Source information: Begin
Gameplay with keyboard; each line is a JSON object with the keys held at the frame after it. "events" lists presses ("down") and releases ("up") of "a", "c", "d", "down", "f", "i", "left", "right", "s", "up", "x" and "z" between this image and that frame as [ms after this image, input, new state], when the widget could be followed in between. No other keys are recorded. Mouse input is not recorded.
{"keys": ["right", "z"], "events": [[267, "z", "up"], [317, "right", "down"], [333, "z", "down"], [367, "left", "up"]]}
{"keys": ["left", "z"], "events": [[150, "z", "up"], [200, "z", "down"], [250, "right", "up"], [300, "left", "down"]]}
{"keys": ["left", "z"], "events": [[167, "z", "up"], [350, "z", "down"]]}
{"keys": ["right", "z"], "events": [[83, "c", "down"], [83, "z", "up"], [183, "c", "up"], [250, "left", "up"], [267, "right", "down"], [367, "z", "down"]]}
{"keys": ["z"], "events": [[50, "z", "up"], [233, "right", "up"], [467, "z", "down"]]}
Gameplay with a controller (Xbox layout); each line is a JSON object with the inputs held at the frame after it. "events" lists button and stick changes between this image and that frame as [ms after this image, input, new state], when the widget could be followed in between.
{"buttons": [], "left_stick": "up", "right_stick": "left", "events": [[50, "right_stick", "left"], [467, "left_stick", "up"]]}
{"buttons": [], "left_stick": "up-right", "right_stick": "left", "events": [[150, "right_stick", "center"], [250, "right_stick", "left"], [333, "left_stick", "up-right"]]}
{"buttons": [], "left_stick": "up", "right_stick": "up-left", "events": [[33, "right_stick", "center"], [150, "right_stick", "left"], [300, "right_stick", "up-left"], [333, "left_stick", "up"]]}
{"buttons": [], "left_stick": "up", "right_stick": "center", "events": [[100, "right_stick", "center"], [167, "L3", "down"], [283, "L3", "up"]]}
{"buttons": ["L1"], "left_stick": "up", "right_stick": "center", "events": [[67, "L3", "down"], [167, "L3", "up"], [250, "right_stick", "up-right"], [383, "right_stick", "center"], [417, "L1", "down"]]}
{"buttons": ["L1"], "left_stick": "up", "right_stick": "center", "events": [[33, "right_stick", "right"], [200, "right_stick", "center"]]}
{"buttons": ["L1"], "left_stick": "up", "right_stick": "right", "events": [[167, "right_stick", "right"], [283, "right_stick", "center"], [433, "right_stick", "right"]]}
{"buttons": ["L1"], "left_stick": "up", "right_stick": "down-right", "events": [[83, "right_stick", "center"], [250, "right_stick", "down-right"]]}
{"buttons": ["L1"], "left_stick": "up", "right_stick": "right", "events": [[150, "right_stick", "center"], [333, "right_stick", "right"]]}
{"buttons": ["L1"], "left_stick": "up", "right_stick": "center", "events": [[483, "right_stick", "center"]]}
Source information: End
## Problem details
When the string "state" appears in a line of the records above, that line is to be copied.

## Solution for this task
Gameplay with keyboard; each line is a JSON object with the keys held at the frame after it. "events" lists presses ("down") and releases ("up") of "a", "c", "d", "down", "f", "i", "left", "right", "s", "up", "x" and "z" between this image and that frame as [ms after this image, input, new state], when the widget could be followed in between. No other keys are recorded. Mouse input is not recorded.
Gameplay with a controller (Xbox layout); each line is a JSON object with the inputs held at the frame after it. "events" lists button and stick changes between this image and that frame as [ms after this image, input, new state], when the widget could be followed in between.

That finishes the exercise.